Output the lines from the line with "At which label" to the line with "Sep/25 14:33", inclusive, as a JSON list of strings with one string per line, skipping blank lines.

INPUT MATERIAL
* * * *

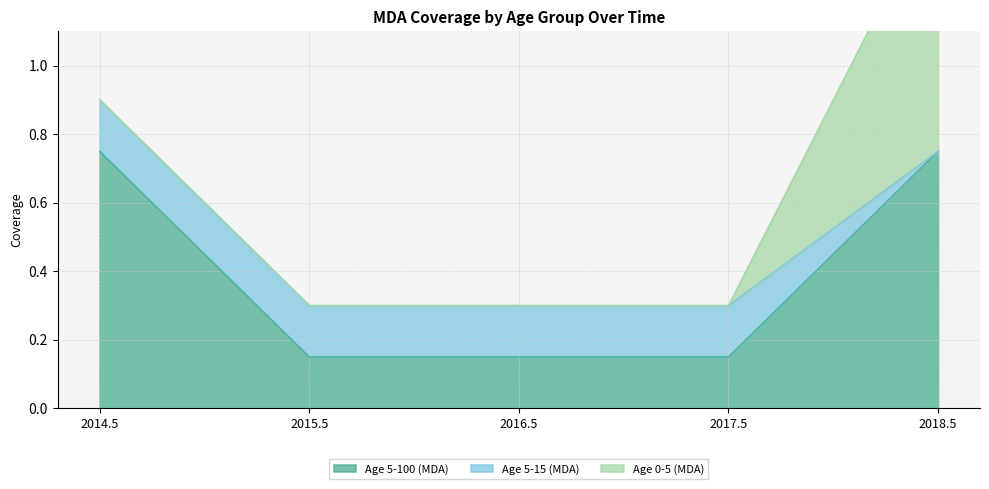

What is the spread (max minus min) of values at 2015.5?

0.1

* * * *

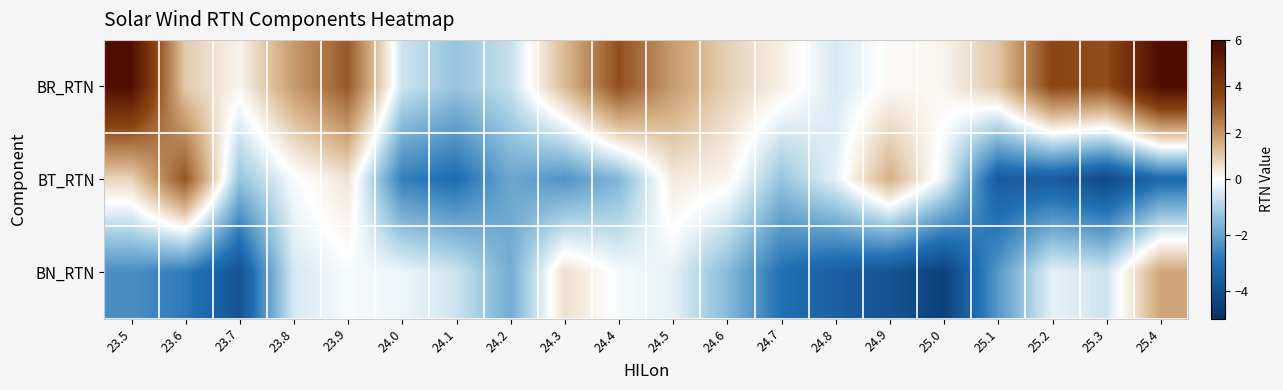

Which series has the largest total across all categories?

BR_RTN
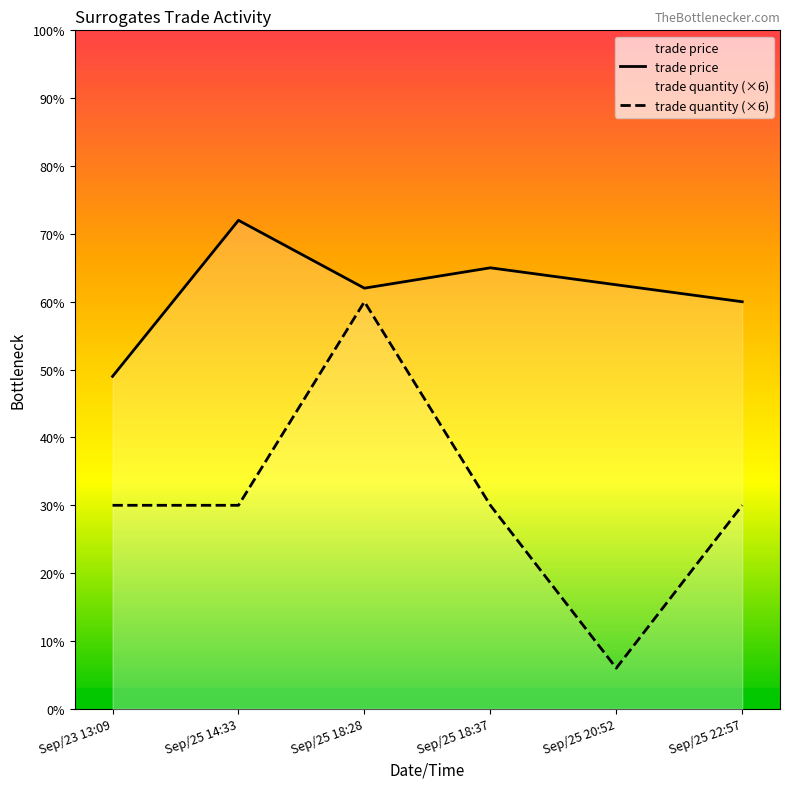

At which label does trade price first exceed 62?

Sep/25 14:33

* * * *

WRITTEN ANSWER
[
  "At which label does trade price first exceed 62?",
  "Sep/25 14:33"
]